No cabe duda en todo caso de por qué la Gaumont masacró el metraje original, puesto que incluso recortando algunas escenas supuestamente más ofensivas o polémicas nos encontramos con un producto delicado para los estándares de la época: tenemos una mujer sexualmente desinhibida (una mujer mestiza, para complicar más la cosa), un marido que acepta esta relación abierta a su pesar y un intento de violación de un blanco a dicha mujer mestiza (ya sabrán que tradicionalmente eran los hombres negros los que violaban a mujeres blancas, ¡nunca a la inversa!). Y estamos hablando de una película de 1932. Lo mejor de todo es la naturalidad con que el filme introduce todos esos temas: en ningún momento – al menos en el metraje que se conserva – se hace referencia a temas raciales de forma directa, de hecho el resto de pasajeros blancos del barco se sienten abiertamente atraídos por la francasa sexualidad de Daïnah… pero por otro lado salta a la vista que ellos son los únicos de su raza a bordo de un crucero de lujo sin duda debido al trabajo que ejerce él como mago.

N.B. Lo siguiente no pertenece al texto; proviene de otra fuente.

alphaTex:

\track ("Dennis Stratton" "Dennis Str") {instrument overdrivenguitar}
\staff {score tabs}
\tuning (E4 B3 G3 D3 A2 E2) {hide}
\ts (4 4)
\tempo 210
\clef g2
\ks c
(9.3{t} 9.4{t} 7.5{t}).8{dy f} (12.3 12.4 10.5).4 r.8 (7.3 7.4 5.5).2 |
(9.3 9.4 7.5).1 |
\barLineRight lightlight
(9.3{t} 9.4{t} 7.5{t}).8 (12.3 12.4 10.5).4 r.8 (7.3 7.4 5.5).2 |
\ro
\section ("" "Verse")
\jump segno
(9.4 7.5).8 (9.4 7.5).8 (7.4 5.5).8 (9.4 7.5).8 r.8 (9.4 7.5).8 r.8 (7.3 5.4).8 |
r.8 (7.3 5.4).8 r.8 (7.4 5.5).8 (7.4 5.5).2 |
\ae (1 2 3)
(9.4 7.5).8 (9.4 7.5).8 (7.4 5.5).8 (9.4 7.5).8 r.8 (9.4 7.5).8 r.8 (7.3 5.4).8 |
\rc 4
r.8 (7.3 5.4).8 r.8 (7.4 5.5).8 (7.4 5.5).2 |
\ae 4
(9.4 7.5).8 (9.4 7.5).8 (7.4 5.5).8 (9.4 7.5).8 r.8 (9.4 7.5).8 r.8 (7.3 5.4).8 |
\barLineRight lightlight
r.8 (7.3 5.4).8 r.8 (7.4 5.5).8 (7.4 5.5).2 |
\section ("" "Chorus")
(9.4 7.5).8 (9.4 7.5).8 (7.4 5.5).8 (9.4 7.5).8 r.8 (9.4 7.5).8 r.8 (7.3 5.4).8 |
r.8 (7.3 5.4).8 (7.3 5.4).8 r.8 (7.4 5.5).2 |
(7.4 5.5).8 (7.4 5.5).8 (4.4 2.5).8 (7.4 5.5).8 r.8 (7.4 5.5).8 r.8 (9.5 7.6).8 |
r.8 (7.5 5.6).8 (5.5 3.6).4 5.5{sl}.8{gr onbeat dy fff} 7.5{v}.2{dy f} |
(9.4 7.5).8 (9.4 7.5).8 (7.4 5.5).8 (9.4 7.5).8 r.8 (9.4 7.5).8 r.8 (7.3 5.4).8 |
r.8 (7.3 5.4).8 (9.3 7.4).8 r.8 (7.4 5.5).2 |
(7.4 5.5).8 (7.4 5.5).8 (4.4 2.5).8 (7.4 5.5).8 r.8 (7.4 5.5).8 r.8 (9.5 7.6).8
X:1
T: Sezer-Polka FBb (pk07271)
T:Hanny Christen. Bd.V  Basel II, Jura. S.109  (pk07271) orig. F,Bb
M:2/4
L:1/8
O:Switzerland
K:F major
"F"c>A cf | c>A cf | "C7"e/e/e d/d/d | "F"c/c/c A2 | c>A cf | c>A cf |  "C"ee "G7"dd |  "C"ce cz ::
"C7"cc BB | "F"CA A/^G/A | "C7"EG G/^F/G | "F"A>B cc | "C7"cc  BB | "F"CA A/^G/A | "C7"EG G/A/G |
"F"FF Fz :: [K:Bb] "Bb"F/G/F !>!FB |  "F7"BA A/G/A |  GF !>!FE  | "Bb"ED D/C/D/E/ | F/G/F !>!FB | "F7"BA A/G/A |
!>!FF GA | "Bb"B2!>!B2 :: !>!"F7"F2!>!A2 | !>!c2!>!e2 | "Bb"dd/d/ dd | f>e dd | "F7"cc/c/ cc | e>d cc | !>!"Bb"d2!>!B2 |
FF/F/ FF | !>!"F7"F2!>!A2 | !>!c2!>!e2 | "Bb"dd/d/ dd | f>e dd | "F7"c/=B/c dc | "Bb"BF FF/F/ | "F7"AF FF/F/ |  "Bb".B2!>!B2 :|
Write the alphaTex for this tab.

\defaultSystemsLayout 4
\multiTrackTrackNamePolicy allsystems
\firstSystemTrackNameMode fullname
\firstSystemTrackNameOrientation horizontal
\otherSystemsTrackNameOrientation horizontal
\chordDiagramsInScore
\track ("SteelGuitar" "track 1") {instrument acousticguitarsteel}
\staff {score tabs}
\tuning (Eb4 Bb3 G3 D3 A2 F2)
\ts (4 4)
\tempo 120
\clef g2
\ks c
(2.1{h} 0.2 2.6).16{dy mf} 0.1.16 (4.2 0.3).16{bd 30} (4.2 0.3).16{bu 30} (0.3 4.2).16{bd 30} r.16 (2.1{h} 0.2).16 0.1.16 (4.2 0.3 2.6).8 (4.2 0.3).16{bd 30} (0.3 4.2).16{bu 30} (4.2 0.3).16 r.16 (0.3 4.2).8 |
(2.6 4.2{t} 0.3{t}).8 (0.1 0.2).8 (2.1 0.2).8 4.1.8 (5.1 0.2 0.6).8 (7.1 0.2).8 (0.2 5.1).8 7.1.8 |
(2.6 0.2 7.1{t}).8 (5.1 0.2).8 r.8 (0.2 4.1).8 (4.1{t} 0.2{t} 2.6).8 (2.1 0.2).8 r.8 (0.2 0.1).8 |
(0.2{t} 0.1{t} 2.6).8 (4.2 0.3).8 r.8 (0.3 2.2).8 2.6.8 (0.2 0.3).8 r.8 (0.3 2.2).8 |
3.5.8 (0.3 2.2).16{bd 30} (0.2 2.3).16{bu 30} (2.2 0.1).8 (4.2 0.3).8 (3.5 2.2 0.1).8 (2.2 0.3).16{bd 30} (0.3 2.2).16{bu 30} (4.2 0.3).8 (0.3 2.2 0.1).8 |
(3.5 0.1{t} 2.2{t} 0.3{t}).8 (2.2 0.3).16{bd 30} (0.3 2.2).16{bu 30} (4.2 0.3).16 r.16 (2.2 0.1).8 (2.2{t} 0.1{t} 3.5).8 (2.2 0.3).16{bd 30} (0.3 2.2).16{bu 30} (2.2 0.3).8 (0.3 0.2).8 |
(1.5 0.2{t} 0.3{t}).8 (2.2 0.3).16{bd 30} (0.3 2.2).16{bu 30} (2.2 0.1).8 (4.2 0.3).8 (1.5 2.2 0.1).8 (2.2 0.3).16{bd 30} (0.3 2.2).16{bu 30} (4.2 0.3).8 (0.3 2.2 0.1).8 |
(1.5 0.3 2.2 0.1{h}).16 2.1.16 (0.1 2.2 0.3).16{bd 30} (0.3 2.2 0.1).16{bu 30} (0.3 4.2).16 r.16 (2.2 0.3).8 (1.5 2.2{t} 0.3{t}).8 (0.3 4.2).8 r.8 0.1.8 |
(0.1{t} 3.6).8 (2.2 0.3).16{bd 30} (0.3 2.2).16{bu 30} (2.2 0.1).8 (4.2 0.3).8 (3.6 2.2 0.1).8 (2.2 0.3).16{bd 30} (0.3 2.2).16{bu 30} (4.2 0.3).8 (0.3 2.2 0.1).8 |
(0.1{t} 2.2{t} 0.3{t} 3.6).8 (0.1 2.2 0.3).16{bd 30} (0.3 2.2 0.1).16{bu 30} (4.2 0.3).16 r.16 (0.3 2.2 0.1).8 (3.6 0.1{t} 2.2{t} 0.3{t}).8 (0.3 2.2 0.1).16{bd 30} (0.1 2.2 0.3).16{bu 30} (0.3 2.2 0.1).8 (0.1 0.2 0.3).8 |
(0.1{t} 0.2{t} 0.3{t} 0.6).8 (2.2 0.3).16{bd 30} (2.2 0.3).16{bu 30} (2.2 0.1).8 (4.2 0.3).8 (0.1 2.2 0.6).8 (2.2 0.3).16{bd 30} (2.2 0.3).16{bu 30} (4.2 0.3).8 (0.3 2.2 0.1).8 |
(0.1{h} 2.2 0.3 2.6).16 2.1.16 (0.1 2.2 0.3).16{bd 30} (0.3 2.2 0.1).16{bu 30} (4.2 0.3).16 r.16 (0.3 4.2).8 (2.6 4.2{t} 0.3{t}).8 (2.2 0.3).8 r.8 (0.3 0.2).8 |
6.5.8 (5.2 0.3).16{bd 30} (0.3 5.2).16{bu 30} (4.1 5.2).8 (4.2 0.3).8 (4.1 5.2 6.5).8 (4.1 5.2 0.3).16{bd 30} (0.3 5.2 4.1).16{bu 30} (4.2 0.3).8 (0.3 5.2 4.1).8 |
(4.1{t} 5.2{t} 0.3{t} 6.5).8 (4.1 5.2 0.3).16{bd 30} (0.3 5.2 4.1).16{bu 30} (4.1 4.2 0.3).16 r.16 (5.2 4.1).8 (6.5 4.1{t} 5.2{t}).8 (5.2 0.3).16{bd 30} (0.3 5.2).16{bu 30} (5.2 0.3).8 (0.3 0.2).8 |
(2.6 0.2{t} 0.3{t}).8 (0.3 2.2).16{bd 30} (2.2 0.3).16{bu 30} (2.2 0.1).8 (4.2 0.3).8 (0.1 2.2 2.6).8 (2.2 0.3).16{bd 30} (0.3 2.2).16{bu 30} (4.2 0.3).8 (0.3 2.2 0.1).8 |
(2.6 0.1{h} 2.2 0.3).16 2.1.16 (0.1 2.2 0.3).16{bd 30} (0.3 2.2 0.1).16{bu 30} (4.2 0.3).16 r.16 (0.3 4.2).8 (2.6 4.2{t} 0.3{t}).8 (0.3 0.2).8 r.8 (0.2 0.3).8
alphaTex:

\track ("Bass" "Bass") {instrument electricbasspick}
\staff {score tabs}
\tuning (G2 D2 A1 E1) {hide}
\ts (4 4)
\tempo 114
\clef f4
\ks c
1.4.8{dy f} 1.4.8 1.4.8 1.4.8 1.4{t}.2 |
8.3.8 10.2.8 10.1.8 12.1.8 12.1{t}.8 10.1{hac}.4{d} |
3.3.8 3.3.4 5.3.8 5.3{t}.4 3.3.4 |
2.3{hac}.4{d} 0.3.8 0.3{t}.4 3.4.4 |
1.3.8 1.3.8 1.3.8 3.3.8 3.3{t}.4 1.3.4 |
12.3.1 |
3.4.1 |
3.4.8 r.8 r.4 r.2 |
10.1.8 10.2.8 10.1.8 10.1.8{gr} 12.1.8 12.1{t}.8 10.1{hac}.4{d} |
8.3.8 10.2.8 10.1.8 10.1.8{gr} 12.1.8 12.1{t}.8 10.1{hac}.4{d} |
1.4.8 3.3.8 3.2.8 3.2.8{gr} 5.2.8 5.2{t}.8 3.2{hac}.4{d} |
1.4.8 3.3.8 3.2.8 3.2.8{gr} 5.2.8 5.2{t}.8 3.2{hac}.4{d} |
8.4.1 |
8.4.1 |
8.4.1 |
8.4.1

De hecho la mejor escena de la película es aquélla que implica el número de magia del marido de Daïnah, una secuencia alucinatoria en que Grémillon todavía se atreve a dejar volar la imaginación sin verse encadenado por el realismo o verosimilitud, algo muy deudor del estilo más libre de la era muda, que aún extendía sus influencias en el primer sonoro en pasajes como éste. Mientras el mago hace su número de magia negra, el resto de pasajeros contemplan el espectáculo tras unas máscaras que le dan una apariencia terrorífica y que por momentos nos parece estar presenciando un filme de David Lynch. Es en instantes como éste donde Daïnah la Métisse da lo mejor de sí. Todo lo que concierne la posible resolución de la desaparición de la protagonista es en cambio más banal, y lo que nos dejan más huella son las breves imágenes del flashback en que se medio intuye lo que sucedió esa fatal noche (un encuentro a oscuras, las amenazantes aguas del mar, el velo de Daïnah volando, la desaparición repentina de la mujer sin que se muestre claramente qué sucedió…). Es en ese terreno, en lo imaginario y en lo intuido donde Grémillon da lo mejor de sí y donde esta película desgraciadamente incompleta nos da a entender una posible gema.